**To be done**
a – In the passage on privacy, rewrite the paragraph that begins "At the polar opposite of Warren and Brandeis's" in a shorter form that keeps its main facts.
b – From the listing, output as a numbered list the lines starting at the one containing "country: AR" and ending at the one containing "latitude: -22.5707", with blank lines left out. Leave the pictures out of your answer.

At the polar opposite of Warren and Brandeis’s Victorian norms of private life, the American society of the turn of the 21st century glorified a culture encouraging the disclosure of private matters. A general push to transparency has been encouraged by self-broadcasting tools, television talk shows, blogs, and social networks. The constant sharing of information in which private citizens voluntarily engage on social media has caused commentators to warn against a society in which privacy has disappeared.[18]  It could even be argued that the U.S. Courts have favored freedom of speech and expression over the right to privacy.[19] The revelation of massive domestic surveillance in which law enforcement has been engaged with the help of private companies like Google tend to confirm the concerns of these commentators.[20] Edward Snowden’s revelations on the activities of the National Security Agency provided a stark image of consequences of the collaboration of large tech companies with the governmental agencies. The technological capacity of artificial intelligence[21] and new connected objects widely available to the public could expand even more the risks of intrusion in someone’s private sphere and diminish the ability for someone to exercise its “right to be let alone”.

**Dataset**
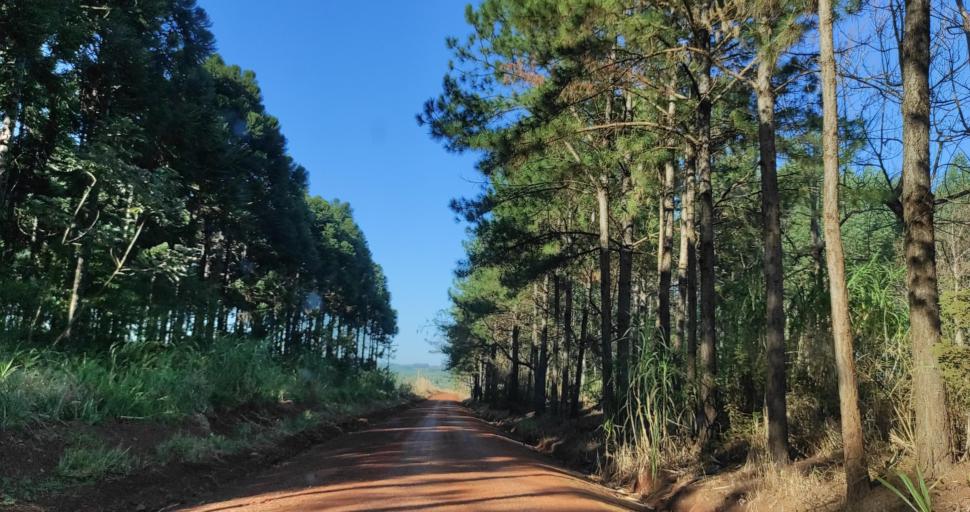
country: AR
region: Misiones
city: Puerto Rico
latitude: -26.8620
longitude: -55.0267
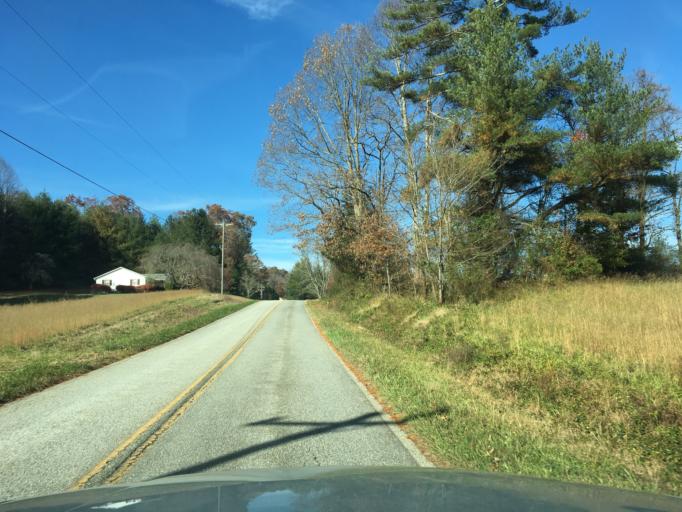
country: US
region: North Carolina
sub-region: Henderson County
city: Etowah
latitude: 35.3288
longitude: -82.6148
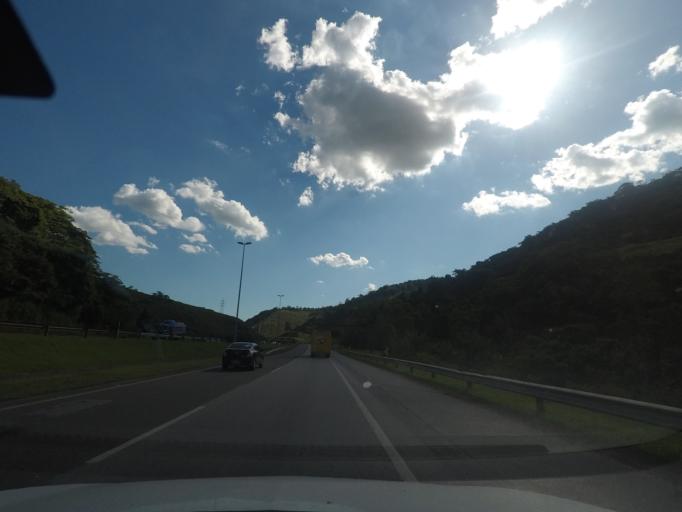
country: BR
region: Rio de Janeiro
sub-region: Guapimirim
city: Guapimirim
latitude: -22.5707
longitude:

* * *

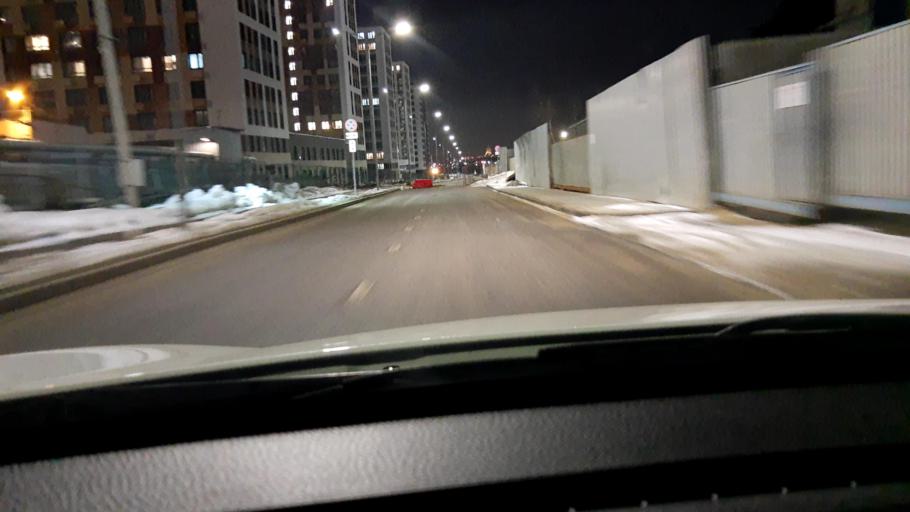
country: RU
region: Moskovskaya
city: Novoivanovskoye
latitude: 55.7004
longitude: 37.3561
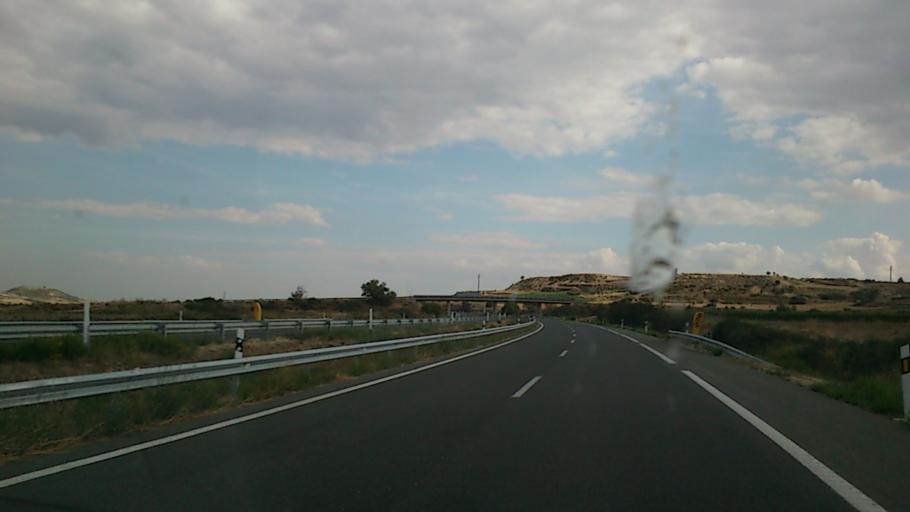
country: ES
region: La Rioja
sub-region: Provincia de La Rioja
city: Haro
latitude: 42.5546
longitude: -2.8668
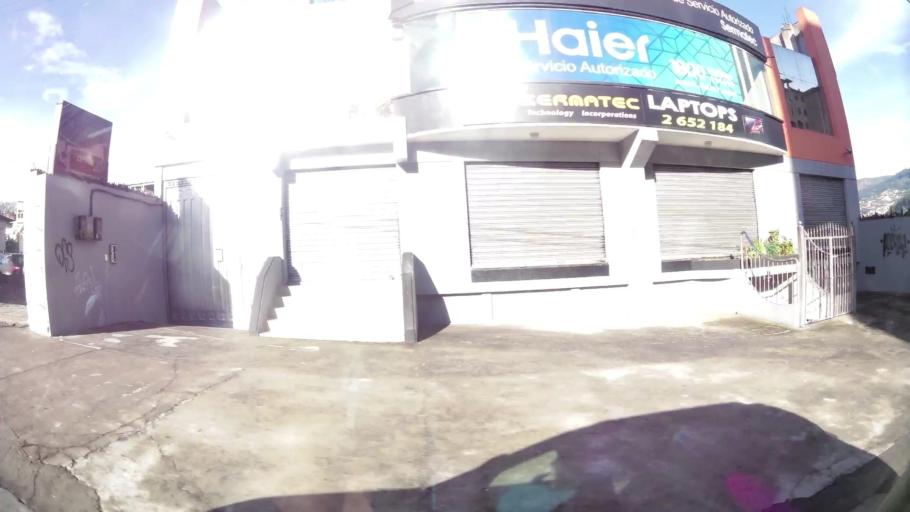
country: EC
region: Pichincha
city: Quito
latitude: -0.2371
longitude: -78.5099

* * *

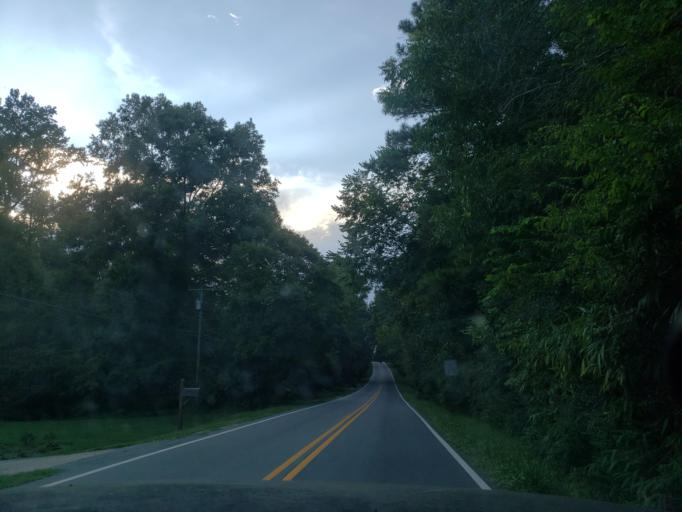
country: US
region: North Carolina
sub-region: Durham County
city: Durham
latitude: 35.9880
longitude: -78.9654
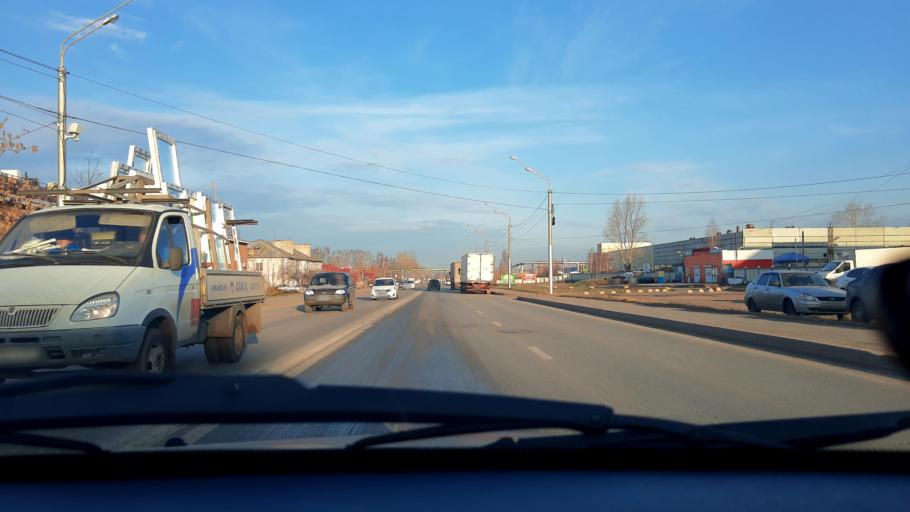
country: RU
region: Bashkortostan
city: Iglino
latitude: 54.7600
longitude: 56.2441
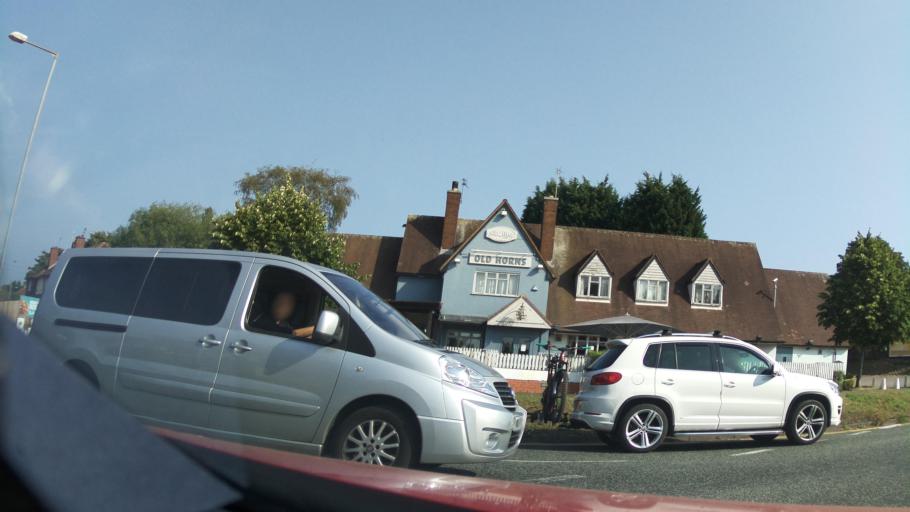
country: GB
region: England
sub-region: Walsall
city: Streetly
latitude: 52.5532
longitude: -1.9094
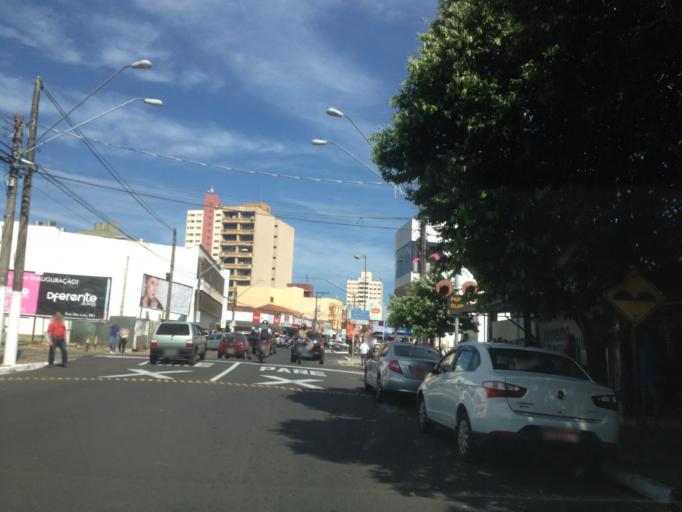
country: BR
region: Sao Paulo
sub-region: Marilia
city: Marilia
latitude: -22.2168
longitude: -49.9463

**Solutions in order**
a – Around the turn of the 21st century, American society celebrated the disclosure of private matters. This stood in sharp contrast to Warren and Brandeis's Victorian norms and was encouraged by self-broadcasting tools, talk shows, blogs, and social networks. Because private citizens share so much on social media, commentators warn that privacy may disappear. It could also be argued that U.S. courts have favored freedom of speech and expression over privacy. These concerns are supported by revelations of massive domestic surveillance by law enforcement with help from companies like Google. Edward Snowden's disclosures about the National Security Agency showed the consequences of large tech companies working with government agencies. Artificial intelligence and widely available connected objects could further increase the risk of intrusion and weaken the "right to be let alone."

b –
1. country: AR
2. region: Misiones
3. city: Puerto Rico
4. latitude: -26.8620
5. longitude: -55.0267
6. country: US
7. region: North Carolina
8. sub-region: Henderson County
9. city: Etowah
10. latitude: 35.3288
11. longitude: -82.6148
12. country: BR
13. region: Rio de Janeiro
14. sub-region: Guapimirim
15. city: Guapimirim
16. latitude: -22.5707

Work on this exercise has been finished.